New to the forum and need some advice. I'm having my 67 400 335 hp engine rebuilt. I want to lower the compression (around 9.2-9.5)to run pump gas. I'm putting in the h.o. "068" cam will be installing the factory h.o. exhaust manifolds w/2.25 pipes. I have read other post about the 8 eyebrow pistons available and looks like these should not be used. Can anyone recommend the best piston to use? Any other comments or recommendations is most appreciated. This is a TH400 auto, A/C, power brake car with 2.93 non-posi rear. Just want a good pump gas motor with with the h.0. upgrade.


----------



## RMTZ67 (Mar 12, 2011)

mpru said:


> New to the forum and need some advice. I'm having my 67 400 335 hp engine rebuilt. I want to lower the compression (around 9.2-9.5)to run pump gas. I'm putting in the h.o. "068" cam will be installing the factory h.o. exhaust manifolds w/2.25 pipes. I have read other post about the 8 eyebrow pistons available and looks like these should not be used. Can anyone recommend the best piston to use? Any other comments or recommendations is most appreciated. This is a TH400 auto, A/C, power brake car with 2.93 non-posi rear. Just want a good pump gas motor with with the h.0. upgrade.

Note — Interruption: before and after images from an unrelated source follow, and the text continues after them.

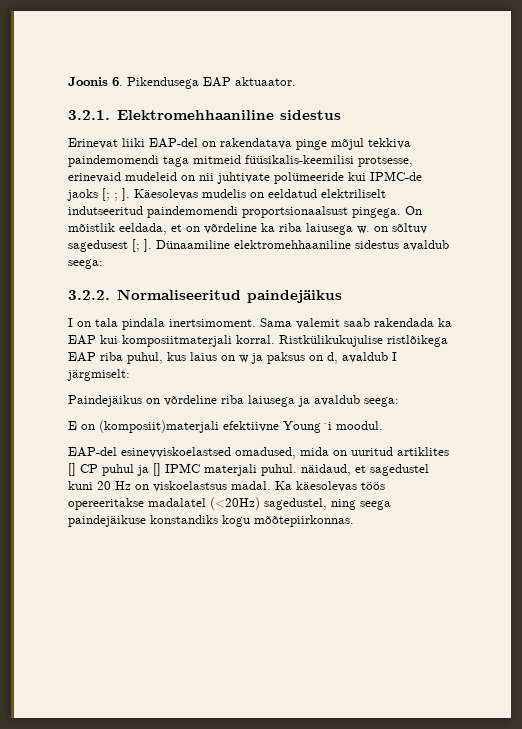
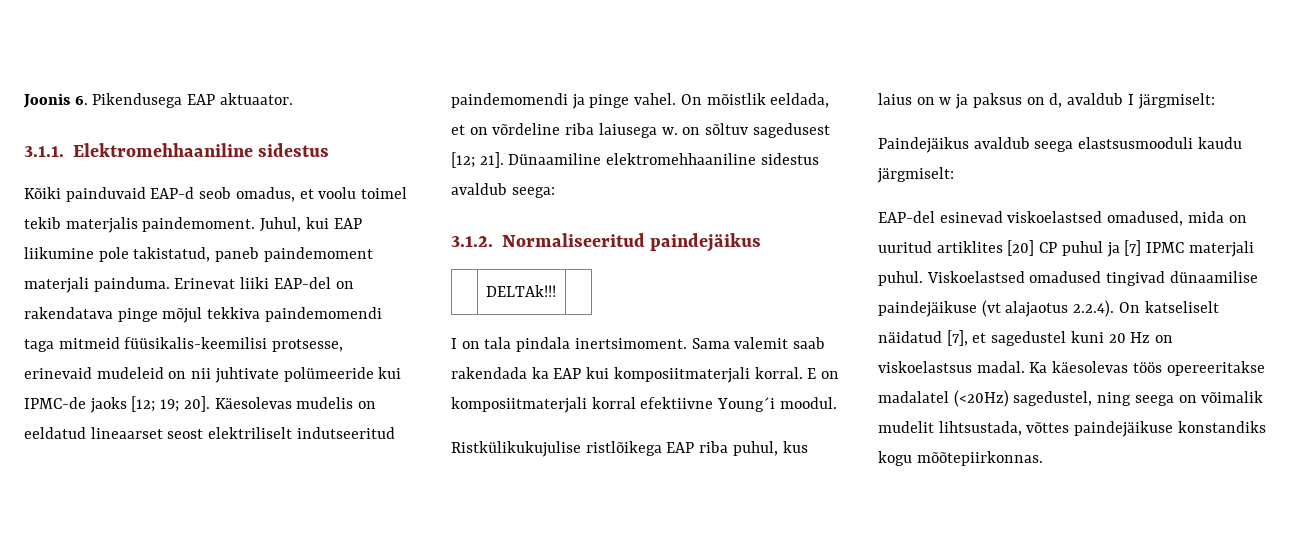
[68,110,110,120] 3.2.1. -> [24,146,64,157] 3.1.1.
(341, 115) none -> [24,187,408,202] [24,217,362,233] [24,247,373,262] [24,277,170,293] Kõiki painduvaid EAP-d seob omadus, et voolu toimel tekib materjalis paindemoment. Juhul, kui EAP liikumine pole takistatud, paneb paindemoment materjali painduma.
[102,188,130,201] [; ; ]. -> [131,396,210,412] [12; 19; 20].
(317, 193) none -> [90,427,204,439] lineaarset seost
[242,206,401,218] proportsionaalsust pingega. -> [571,93,677,109] ja pinge vahel.
[261,223,275,232] ka -> (561, 129) none
[132,239,152,252] [; ]. -> [451,152,504,168] [12; 21].
[68,290,110,300] 3.2.2. -> [451,236,493,247] 3.1.2.
(342, 296) none -> [485,285,556,297] // | DELTAk!!! |
(275, 339) none -> [807,368,840,379] [451,397,837,413] E on komposiitmaterjali korral efektiivne Young´i moodul. //
[146,395,399,407] [68,420,383,433] [68,447,231,458] on võrdeline riba laiusega ja avaldub seega: // E on (komposiit)materjali efektiivne Young´i moodul. // EAP-del esinevviskoelastsed -> [973,137,1242,152] [877,167,954,183] [878,211,1103,223] avaldub seega elastsusmooduli kaudu järgmiselt: // EAP-del esinevad viskoelastsed
[68,463,76,476] [] -> [1007,240,1035,256] [20]
[153,463,161,476] [] -> [1124,240,1142,256] [7]
[301,464,351,476] näidaud, -> [926,271,1258,286] [878,300,1219,317] [878,330,968,346] Viskoelastsed omadused tingivad dünaamilise paindejäikuse (vt alajaotus 2.2.4). On katseliselt näidatud [7],
(391, 505) none -> [1178,391,1264,403] [878,421,1070,436] on võimalik mudelit lihtsustada, võttes

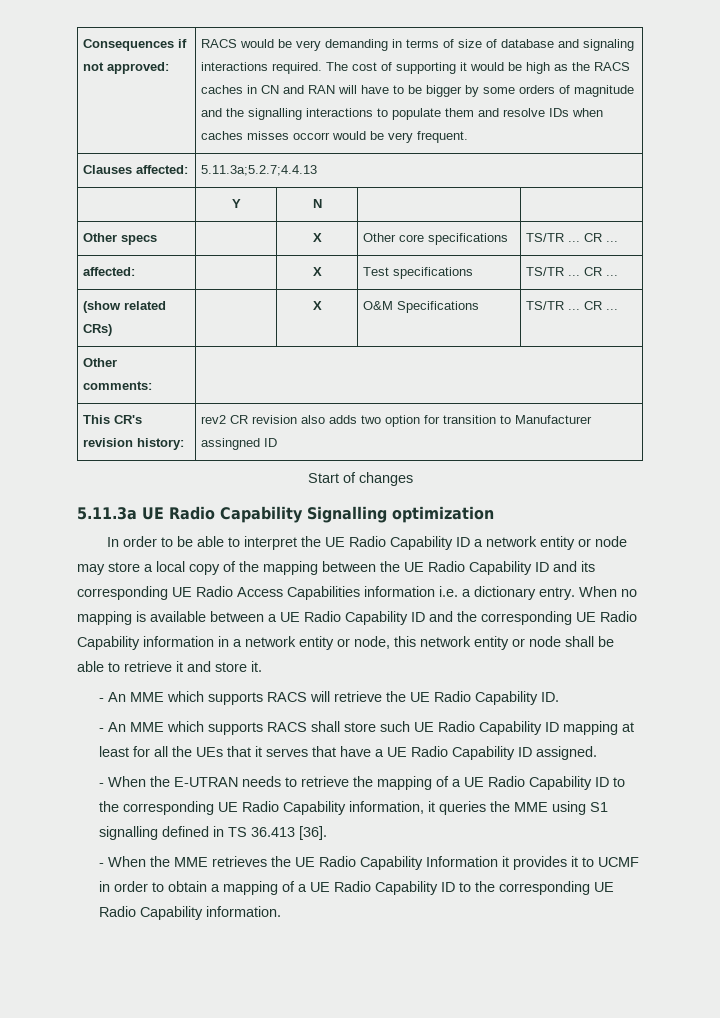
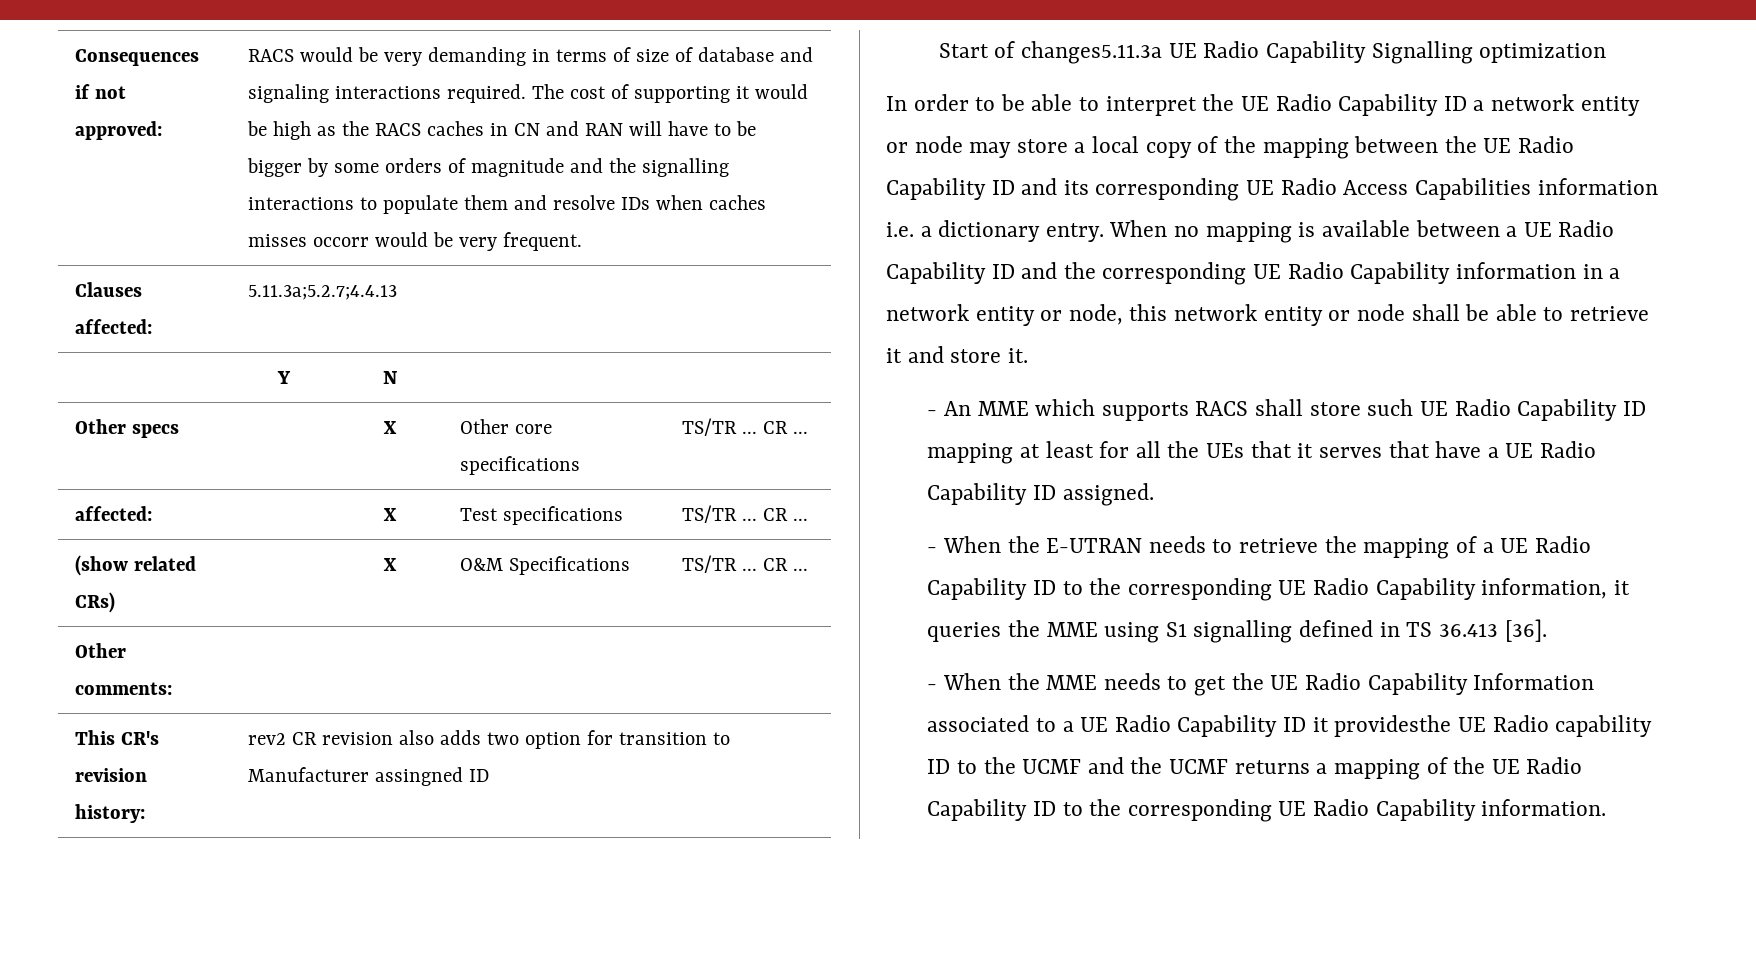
[358,472,413,486] [77,507,137,520] changes // 5.11.3a -> [1021,41,1163,64] changes5.11.3a
[98,691,559,705] // - An MME which supports RACS will retrieve the UE Radio Capability ID. -> (1028, 355) none
[211,856,267,867] retrieves -> [1103,673,1227,696] needs to get
[501,856,639,870] [98,881,207,892] it provides it to UCMF in order to obtain -> [927,715,1653,737] [927,757,1310,774] associated to a UE Radio Capability ID it providesthe UE Radio capability ID to the UCMF and the UCMF returns
[297,884,307,892] a -> [1453,757,1486,774] the

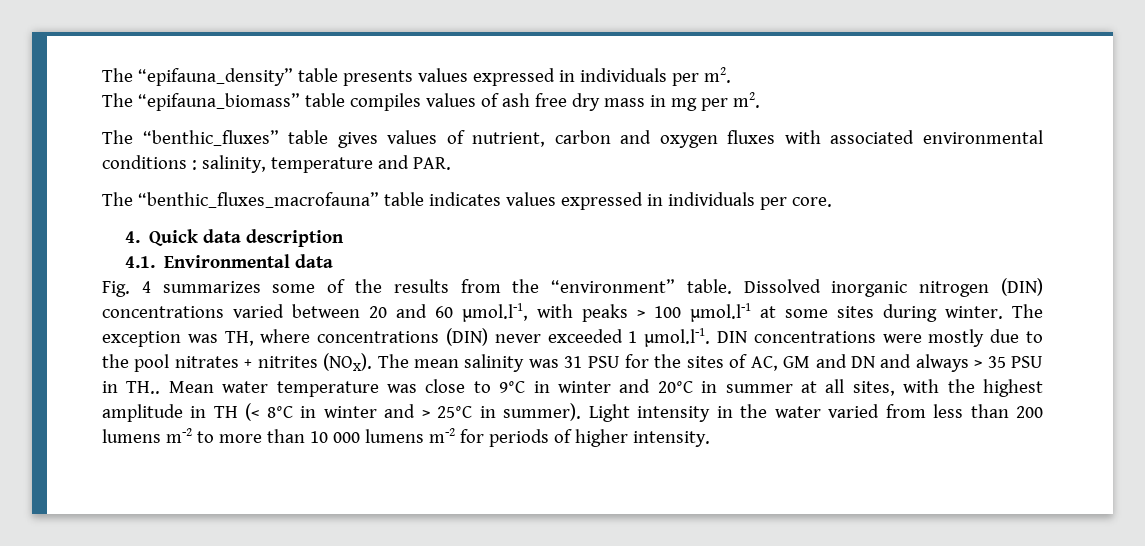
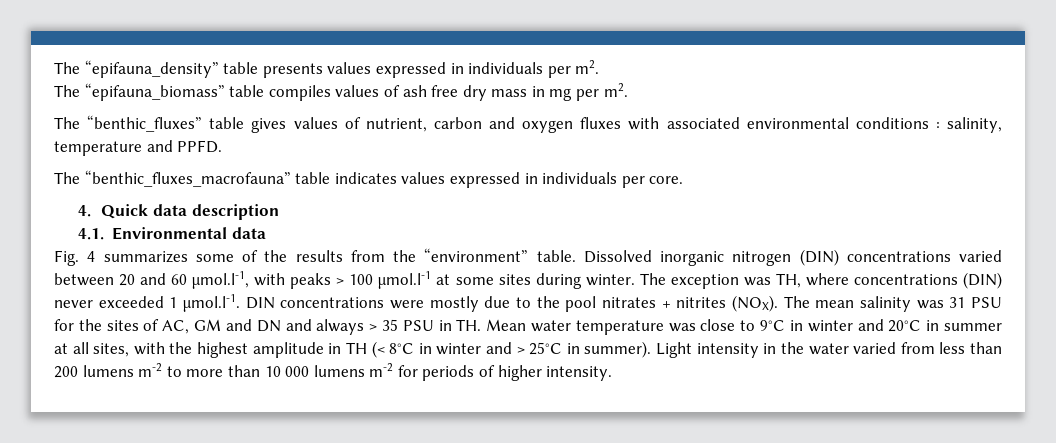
[412,157,451,170] PAR. -> [177,140,223,153] PPFD.
[126,381,161,394] TH.. -> [456,319,482,331] TH.

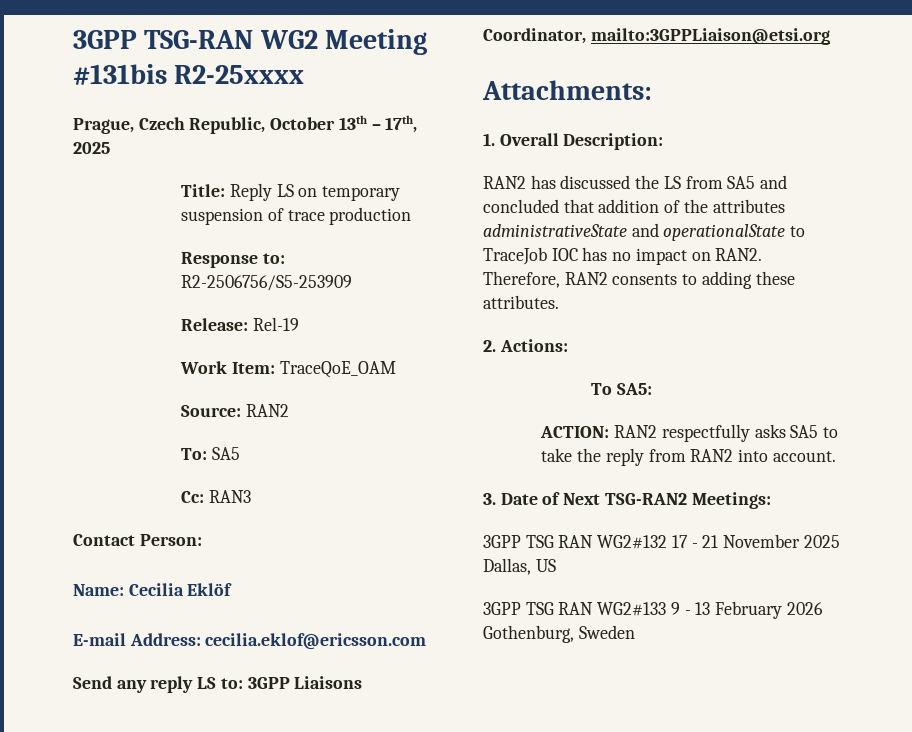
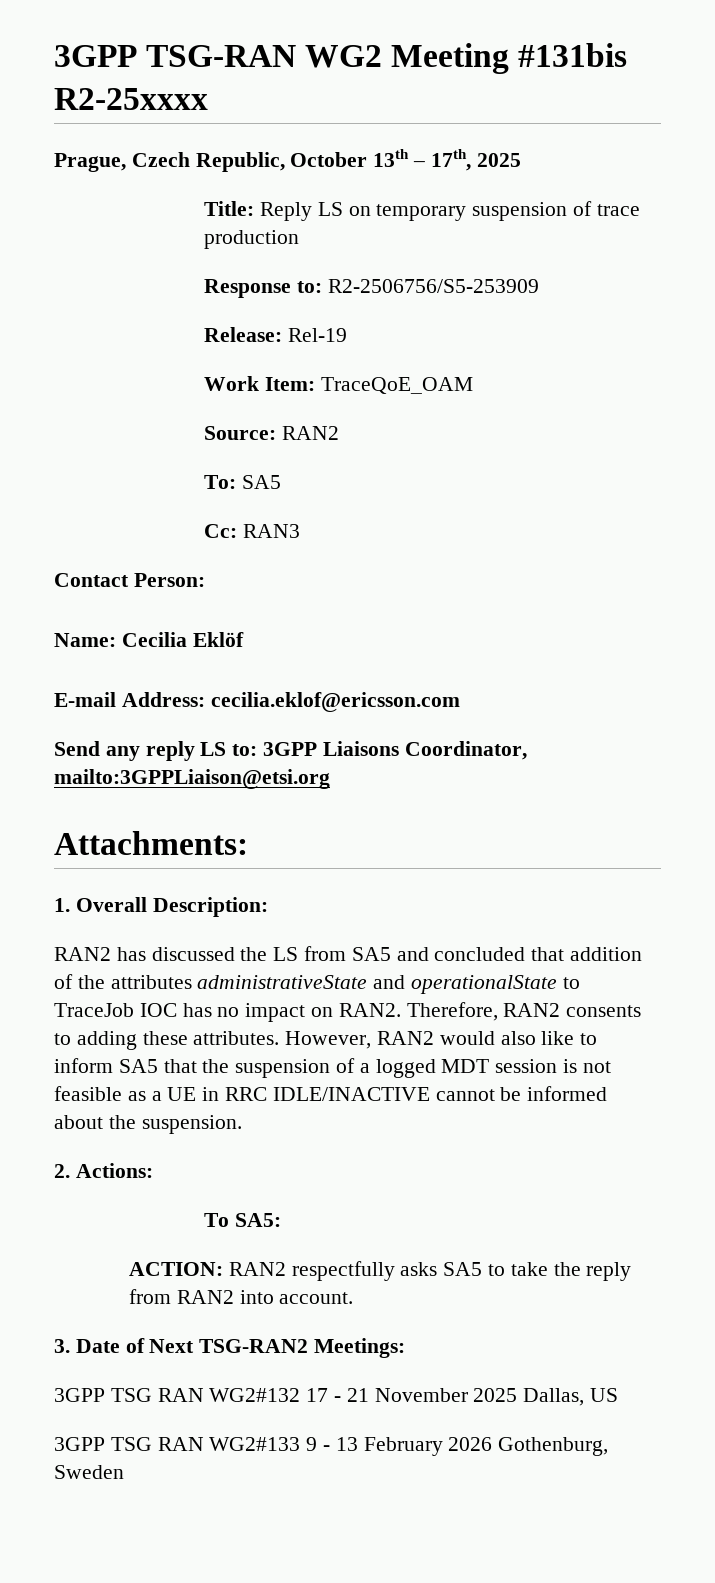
(559, 302) none -> [285,1031,598,1049] [54,1058,611,1078] [54,1086,608,1101] [54,1115,242,1134] However, RAN2 would also like to inform SA5 that the suspension of a logged MDT session is not feasible as a UE in RRC IDLE/INACTIVE cannot be informed about the suspension.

 You might try reading thru my 400 engine rebuild post. " Crack open my 400, this is what I found" Asked pretty much all the questions your asking. 068 included and more. Breakin on mine coming soon.


----------



## mpru (Aug 24, 2019)

Wow! Thanks for information. I'm going thru the same situation you did and this is a great help. I've got a lot of work to do. Thanks again.


----------



## bigD (Jul 21, 2016)

"...Can anyone recommend the best piston to use?..."

Wouldn't recommend the 8-eyebrow pistons for any build. 

I'd consider Auto Tec customs the best. But will probably cost $550-$600. 

But, the Speed Pro forged pistons are cheaper & are plenty strong. They're just heavier & use the thicker factory spec rings. The tops are thick enuff so that you can have a dish machined into them, to reduce CR, for pump gas. Lots of guys have done this. 

https://www.ebay.com/itm/Speed-Pro-...837845&hash=item23551a4b6c:g:XxYAAOSw-xVaFdO8

Another higher cost option is icon pistons, which have a 14cc dish. 

https://www.summitracing.com/parts/uem-ic891-030/overview/make/pontiac

For rods, you can either have the stock cast rods resized, using ARP bolts, or you can buy stronger forged rods. I recommend RPM H-beams. Will probably cost well over $200 to have the cast rods resized. The RPM rods cost $400.

http://www.racingpartsmaximum.com/sae4340steelhbeam-2.html


----------



## geeteeohguy (Feb 2, 2008)

What Big D said you can take to the bank. Ross makes great dished pistons for our engines as well. Not cheap. But they work very, very well. Helped a friend build a '65 389 with Ross pistons for a CR of about 8.5:1, and with stock heads and a Comp Cams 268 cam, it runs like a scalded dog on 89 octane. Now that the engine is apart is the perfect time to go ahead and install the correct dished pistons. You will never regret it. I built my '65 389 back in 1981 with forged flat topped pistons, and these days, can't get the fuel to run the car at the pump. It's a race gas situation, and it keeps me from enjoying the car. Do it once and do it right. You are asking the right questions here!!


----------